Мы расстались, и я, раздосадованный и смущенный, пошел к Антониади.
Погода становилась все хуже и хуже. Утренний туман, в котором была своя поэзия, рассеялся; теперь шел мелкий и частый дождик, напоминавший мне Петербург (я ненавидел все то, что мне напоминало эту язву России). Грубая адрианопольская мостовая была покрыта слоем липкой грязи, по которой бродили худые и покрытые сыпью бесприютные собаки базара.
— Что за низость эти выходки (думал я в величайшей досаде). «Дела мужа будут в ваших руках!» Ведь если бы послу или министру нравилась какая-нибудь женщина, он не позволил бы себе так шутить. Отчего же бы я в этом случае не сделал различия между чувством министра и моего собственного слуги? Мне было бы стыдно. Или я лучше многих создан? Или я больше их понимаю?.. Но чего тут не понять Богатыреву? Он не Михалаки какой-нибудь здешний. Это отвратительно! И эта детская какая-то месть чиновника: «переписывай же сегодня все донесения до поздней ночи за то, что ты от начальства не выносишь каких попало шуток». И неужели он и этого не стыдится?.. Не понимаю! не понимаю!
В таких неприятных размышлениях провел я всю дорогу от консульства до дверей белого дома в Кастро.
XVIII
Стучал я долго железным кольцом в дверь и с ужасом думал: «И вдруг ее дома нет!» И в ту же минуту я вспомнил почти с отчаянием, что это именно свидание было бы первым нашим свиданием с глазу на глаз. В первый раз мы были бы с ней одни, и не на улице, а в доме. Ни мужа, ни Богатырева, ни посольских товарищей, как было в Константинополе на завтраке.

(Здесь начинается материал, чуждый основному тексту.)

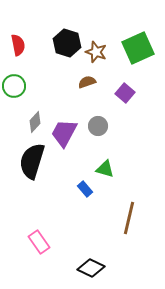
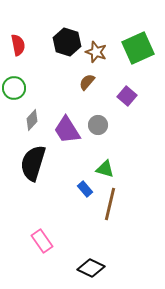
black hexagon: moved 1 px up
brown semicircle: rotated 30 degrees counterclockwise
green circle: moved 2 px down
purple square: moved 2 px right, 3 px down
gray diamond: moved 3 px left, 2 px up
gray circle: moved 1 px up
purple trapezoid: moved 3 px right, 3 px up; rotated 60 degrees counterclockwise
black semicircle: moved 1 px right, 2 px down
brown line: moved 19 px left, 14 px up
pink rectangle: moved 3 px right, 1 px up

Я был так осторожен, так терпелив (быть может, и вопреки моей природе), так берег ее репутацию (например, при встрече нашей на улице)! Теперь моя совесть оправдана даже поручением по службе. Все было бы так хорошо! А эту дверь не отпирают, и ее, быть может, нет дома!
Наконец послышались шаги, и эта дверь отворилась.
Предо мной предстала смуглая Елена, гречанка с острова Чериго, верная и давнишняя горничная Маши.
— Пожалуйте, пожалуйте, — приветливо сказала она. Она как будто рада была меня видеть.